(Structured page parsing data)
###

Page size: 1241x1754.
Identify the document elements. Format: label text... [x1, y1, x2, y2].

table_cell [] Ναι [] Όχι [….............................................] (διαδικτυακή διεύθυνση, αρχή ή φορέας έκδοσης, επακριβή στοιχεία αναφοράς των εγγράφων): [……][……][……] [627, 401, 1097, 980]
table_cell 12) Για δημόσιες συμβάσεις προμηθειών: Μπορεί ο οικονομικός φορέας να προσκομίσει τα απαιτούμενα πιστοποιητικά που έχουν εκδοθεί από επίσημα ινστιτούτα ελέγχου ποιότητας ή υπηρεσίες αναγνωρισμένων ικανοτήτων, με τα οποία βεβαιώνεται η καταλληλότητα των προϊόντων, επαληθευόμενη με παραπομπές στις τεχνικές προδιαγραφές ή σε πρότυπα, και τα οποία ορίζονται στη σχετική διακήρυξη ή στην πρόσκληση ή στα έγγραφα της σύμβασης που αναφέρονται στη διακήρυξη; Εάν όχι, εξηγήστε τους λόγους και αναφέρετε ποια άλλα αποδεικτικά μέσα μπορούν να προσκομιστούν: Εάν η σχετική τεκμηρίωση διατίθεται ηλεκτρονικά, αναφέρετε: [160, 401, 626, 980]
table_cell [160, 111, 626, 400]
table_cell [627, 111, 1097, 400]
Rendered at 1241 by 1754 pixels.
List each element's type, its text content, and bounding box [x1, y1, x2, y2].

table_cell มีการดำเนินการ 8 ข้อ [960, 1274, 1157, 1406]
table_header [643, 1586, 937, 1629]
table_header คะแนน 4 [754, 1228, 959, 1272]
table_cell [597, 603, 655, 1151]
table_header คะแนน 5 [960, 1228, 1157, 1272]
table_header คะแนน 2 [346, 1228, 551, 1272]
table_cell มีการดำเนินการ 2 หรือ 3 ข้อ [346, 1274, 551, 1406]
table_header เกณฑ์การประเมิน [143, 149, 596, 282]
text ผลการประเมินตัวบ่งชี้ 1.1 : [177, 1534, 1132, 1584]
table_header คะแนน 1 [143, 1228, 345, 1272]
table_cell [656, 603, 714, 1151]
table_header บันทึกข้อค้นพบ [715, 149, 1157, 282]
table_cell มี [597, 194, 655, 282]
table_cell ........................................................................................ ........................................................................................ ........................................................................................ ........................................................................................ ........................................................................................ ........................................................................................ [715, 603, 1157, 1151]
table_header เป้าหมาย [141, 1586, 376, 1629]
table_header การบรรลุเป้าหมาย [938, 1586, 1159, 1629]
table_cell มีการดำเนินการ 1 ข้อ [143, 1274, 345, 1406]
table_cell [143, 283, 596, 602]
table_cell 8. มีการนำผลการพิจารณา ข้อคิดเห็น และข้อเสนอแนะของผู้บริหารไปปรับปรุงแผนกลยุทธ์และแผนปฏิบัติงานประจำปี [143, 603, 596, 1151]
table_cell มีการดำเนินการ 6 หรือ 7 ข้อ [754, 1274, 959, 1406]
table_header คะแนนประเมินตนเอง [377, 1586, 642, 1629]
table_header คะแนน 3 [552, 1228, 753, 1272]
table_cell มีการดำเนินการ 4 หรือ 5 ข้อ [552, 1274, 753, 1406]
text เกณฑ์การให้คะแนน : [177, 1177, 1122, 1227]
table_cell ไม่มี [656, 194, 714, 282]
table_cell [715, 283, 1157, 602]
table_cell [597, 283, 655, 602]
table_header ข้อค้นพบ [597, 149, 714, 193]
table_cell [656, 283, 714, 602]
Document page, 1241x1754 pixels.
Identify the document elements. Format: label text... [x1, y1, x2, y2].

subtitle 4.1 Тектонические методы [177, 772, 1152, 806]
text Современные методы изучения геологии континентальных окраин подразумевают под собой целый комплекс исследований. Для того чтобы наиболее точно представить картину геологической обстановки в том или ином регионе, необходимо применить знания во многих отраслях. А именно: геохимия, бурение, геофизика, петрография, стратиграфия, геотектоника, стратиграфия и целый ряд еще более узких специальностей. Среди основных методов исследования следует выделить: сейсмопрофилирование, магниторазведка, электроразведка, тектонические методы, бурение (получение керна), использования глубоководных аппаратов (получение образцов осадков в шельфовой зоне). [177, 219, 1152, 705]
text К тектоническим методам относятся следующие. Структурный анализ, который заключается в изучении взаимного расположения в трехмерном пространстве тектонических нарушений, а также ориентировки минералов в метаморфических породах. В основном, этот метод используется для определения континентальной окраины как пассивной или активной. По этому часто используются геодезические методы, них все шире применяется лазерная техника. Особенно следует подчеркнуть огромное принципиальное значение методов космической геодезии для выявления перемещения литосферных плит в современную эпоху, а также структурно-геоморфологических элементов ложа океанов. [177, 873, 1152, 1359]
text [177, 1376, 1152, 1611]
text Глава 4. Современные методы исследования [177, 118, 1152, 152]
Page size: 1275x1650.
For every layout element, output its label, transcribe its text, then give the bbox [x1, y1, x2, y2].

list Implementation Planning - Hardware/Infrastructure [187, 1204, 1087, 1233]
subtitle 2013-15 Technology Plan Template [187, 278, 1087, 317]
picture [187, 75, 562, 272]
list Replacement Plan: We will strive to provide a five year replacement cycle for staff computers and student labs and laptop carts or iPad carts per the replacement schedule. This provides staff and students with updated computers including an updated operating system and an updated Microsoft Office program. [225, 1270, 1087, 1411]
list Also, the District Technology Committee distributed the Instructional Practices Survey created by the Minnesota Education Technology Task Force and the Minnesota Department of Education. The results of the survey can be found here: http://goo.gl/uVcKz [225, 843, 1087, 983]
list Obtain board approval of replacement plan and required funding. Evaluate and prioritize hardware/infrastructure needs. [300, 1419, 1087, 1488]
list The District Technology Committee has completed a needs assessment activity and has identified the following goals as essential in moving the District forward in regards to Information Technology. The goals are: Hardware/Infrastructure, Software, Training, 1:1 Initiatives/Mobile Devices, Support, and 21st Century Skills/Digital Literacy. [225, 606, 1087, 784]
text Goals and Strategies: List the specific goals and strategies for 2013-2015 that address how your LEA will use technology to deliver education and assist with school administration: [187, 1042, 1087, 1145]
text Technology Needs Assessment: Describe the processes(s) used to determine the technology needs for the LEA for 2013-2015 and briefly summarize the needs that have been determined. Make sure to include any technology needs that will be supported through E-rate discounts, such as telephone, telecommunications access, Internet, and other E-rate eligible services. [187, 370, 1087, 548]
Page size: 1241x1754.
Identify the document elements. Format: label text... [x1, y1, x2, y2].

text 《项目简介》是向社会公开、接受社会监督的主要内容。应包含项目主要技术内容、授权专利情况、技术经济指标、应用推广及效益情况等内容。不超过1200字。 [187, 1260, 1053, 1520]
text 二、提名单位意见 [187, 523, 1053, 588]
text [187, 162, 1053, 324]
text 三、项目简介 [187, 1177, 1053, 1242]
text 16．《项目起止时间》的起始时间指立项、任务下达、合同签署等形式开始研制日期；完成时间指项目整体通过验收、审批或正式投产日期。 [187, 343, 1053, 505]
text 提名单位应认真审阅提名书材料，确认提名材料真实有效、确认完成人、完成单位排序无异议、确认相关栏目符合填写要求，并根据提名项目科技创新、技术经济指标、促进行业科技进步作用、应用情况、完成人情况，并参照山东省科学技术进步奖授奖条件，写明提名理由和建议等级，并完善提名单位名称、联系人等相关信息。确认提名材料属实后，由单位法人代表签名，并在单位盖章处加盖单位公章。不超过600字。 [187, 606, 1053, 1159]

###

• [INSTRUCTIONS FOR THE TASK] All lines above are to be transcribed exactly.

• [ANSWER TO THIS PROBLEM]
Page size: 1241x1754.
Identify the document elements. Format: label text... [x1, y1, x2, y2].

table_cell [] Ναι [] Όχι [….............................................] (διαδικτυακή διεύθυνση, αρχή ή φορέας έκδοσης, επακριβή στοιχεία αναφοράς των εγγράφων): [……][……][……] [627, 401, 1097, 980]
table_cell 12) Για δημόσιες συμβάσεις προμηθειών: Μπορεί ο οικονομικός φορέας να προσκομίσει τα απαιτούμενα πιστοποιητικά που έχουν εκδοθεί από επίσημα ινστιτούτα ελέγχου ποιότητας ή υπηρεσίες αναγνωρισμένων ικανοτήτων, με τα οποία βεβαιώνεται η καταλληλότητα των προϊόντων, επαληθευόμενη με παραπομπές στις τεχνικές προδιαγραφές ή σε πρότυπα, και τα οποία ορίζονται στη σχετική διακήρυξη ή στην πρόσκληση ή στα έγγραφα της σύμβασης που αναφέρονται στη διακήρυξη; Εάν όχι, εξηγήστε τους λόγους και αναφέρετε ποια άλλα αποδεικτικά μέσα μπορούν να προσκομιστούν: Εάν η σχετική τεκμηρίωση διατίθεται ηλεκτρονικά, αναφέρετε: [160, 401, 626, 980]
table_cell [160, 111, 626, 400]
table_cell [627, 111, 1097, 400]
Rendered at 1241 by 1754 pixels.
List each element's type, its text content, and bounding box [x1, y1, x2, y2].

table_cell มีการดำเนินการ 8 ข้อ [960, 1274, 1157, 1406]
table_header [643, 1586, 937, 1629]
table_header คะแนน 4 [754, 1228, 959, 1272]
table_cell [597, 603, 655, 1151]
table_header คะแนน 5 [960, 1228, 1157, 1272]
table_header คะแนน 2 [346, 1228, 551, 1272]
table_cell มีการดำเนินการ 2 หรือ 3 ข้อ [346, 1274, 551, 1406]
table_header เกณฑ์การประเมิน [143, 149, 596, 282]
text ผลการประเมินตัวบ่งชี้ 1.1 : [177, 1534, 1132, 1584]
table_header คะแนน 1 [143, 1228, 345, 1272]
table_cell [656, 603, 714, 1151]
table_header บันทึกข้อค้นพบ [715, 149, 1157, 282]
table_cell มี [597, 194, 655, 282]
table_cell ........................................................................................ ........................................................................................ ........................................................................................ ........................................................................................ ........................................................................................ ........................................................................................ [715, 603, 1157, 1151]
table_header เป้าหมาย [141, 1586, 376, 1629]
table_header การบรรลุเป้าหมาย [938, 1586, 1159, 1629]
table_cell มีการดำเนินการ 1 ข้อ [143, 1274, 345, 1406]
table_cell [143, 283, 596, 602]
table_cell 8. มีการนำผลการพิจารณา ข้อคิดเห็น และข้อเสนอแนะของผู้บริหารไปปรับปรุงแผนกลยุทธ์และแผนปฏิบัติงานประจำปี [143, 603, 596, 1151]
table_cell มีการดำเนินการ 6 หรือ 7 ข้อ [754, 1274, 959, 1406]
table_header คะแนนประเมินตนเอง [377, 1586, 642, 1629]
table_header คะแนน 3 [552, 1228, 753, 1272]
table_cell มีการดำเนินการ 4 หรือ 5 ข้อ [552, 1274, 753, 1406]
text เกณฑ์การให้คะแนน : [177, 1177, 1122, 1227]
table_cell ไม่มี [656, 194, 714, 282]
table_cell [715, 283, 1157, 602]
table_cell [597, 283, 655, 602]
table_header ข้อค้นพบ [597, 149, 714, 193]
table_cell [656, 283, 714, 602]
Document page, 1241x1754 pixels.
Identify the document elements. Format: label text... [x1, y1, x2, y2].

subtitle 4.1 Тектонические методы [177, 772, 1152, 806]
text Современные методы изучения геологии континентальных окраин подразумевают под собой целый комплекс исследований. Для того чтобы наиболее точно представить картину геологической обстановки в том или ином регионе, необходимо применить знания во многих отраслях. А именно: геохимия, бурение, геофизика, петрография, стратиграфия, геотектоника, стратиграфия и целый ряд еще более узких специальностей. Среди основных методов исследования следует выделить: сейсмопрофилирование, магниторазведка, электроразведка, тектонические методы, бурение (получение керна), использования глубоководных аппаратов (получение образцов осадков в шельфовой зоне). [177, 219, 1152, 705]
text К тектоническим методам относятся следующие. Структурный анализ, который заключается в изучении взаимного расположения в трехмерном пространстве тектонических нарушений, а также ориентировки минералов в метаморфических породах. В основном, этот метод используется для определения континентальной окраины как пассивной или активной. По этому часто используются геодезические методы, них все шире применяется лазерная техника. Особенно следует подчеркнуть огромное принципиальное значение методов космической геодезии для выявления перемещения литосферных плит в современную эпоху, а также структурно-геоморфологических элементов ложа океанов. [177, 873, 1152, 1359]
text [177, 1376, 1152, 1611]
text Глава 4. Современные методы исследования [177, 118, 1152, 152]
Page size: 1275x1650.
For every layout element, output its label, transcribe its text, then give the bbox [x1, y1, x2, y2].

list Implementation Planning - Hardware/Infrastructure [187, 1204, 1087, 1233]
subtitle 2013-15 Technology Plan Template [187, 278, 1087, 317]
picture [187, 75, 562, 272]
list Replacement Plan: We will strive to provide a five year replacement cycle for staff computers and student labs and laptop carts or iPad carts per the replacement schedule. This provides staff and students with updated computers including an updated operating system and an updated Microsoft Office program. [225, 1270, 1087, 1411]
list Also, the District Technology Committee distributed the Instructional Practices Survey created by the Minnesota Education Technology Task Force and the Minnesota Department of Education. The results of the survey can be found here: http://goo.gl/uVcKz [225, 843, 1087, 983]
list Obtain board approval of replacement plan and required funding. Evaluate and prioritize hardware/infrastructure needs. [300, 1419, 1087, 1488]
list The District Technology Committee has completed a needs assessment activity and has identified the following goals as essential in moving the District forward in regards to Information Technology. The goals are: Hardware/Infrastructure, Software, Training, 1:1 Initiatives/Mobile Devices, Support, and 21st Century Skills/Digital Literacy. [225, 606, 1087, 784]
text Goals and Strategies: List the specific goals and strategies for 2013-2015 that address how your LEA will use technology to deliver education and assist with school administration: [187, 1042, 1087, 1145]
text Technology Needs Assessment: Describe the processes(s) used to determine the technology needs for the LEA for 2013-2015 and briefly summarize the needs that have been determined. Make sure to include any technology needs that will be supported through E-rate discounts, such as telephone, telecommunications access, Internet, and other E-rate eligible services. [187, 370, 1087, 548]
Page size: 1241x1754.
Identify the document elements. Format: label text... [x1, y1, x2, y2].

text 《项目简介》是向社会公开、接受社会监督的主要内容。应包含项目主要技术内容、授权专利情况、技术经济指标、应用推广及效益情况等内容。不超过1200字。 [187, 1260, 1053, 1520]
text 二、提名单位意见 [187, 523, 1053, 588]
text [187, 162, 1053, 324]
text 三、项目简介 [187, 1177, 1053, 1242]
text 16．《项目起止时间》的起始时间指立项、任务下达、合同签署等形式开始研制日期；完成时间指项目整体通过验收、审批或正式投产日期。 [187, 343, 1053, 505]
text 提名单位应认真审阅提名书材料，确认提名材料真实有效、确认完成人、完成单位排序无异议、确认相关栏目符合填写要求，并根据提名项目科技创新、技术经济指标、促进行业科技进步作用、应用情况、完成人情况，并参照山东省科学技术进步奖授奖条件，写明提名理由和建议等级，并完善提名单位名称、联系人等相关信息。确认提名材料属实后，由单位法人代表签名，并在单位盖章处加盖单位公章。不超过600字。 [187, 606, 1053, 1159]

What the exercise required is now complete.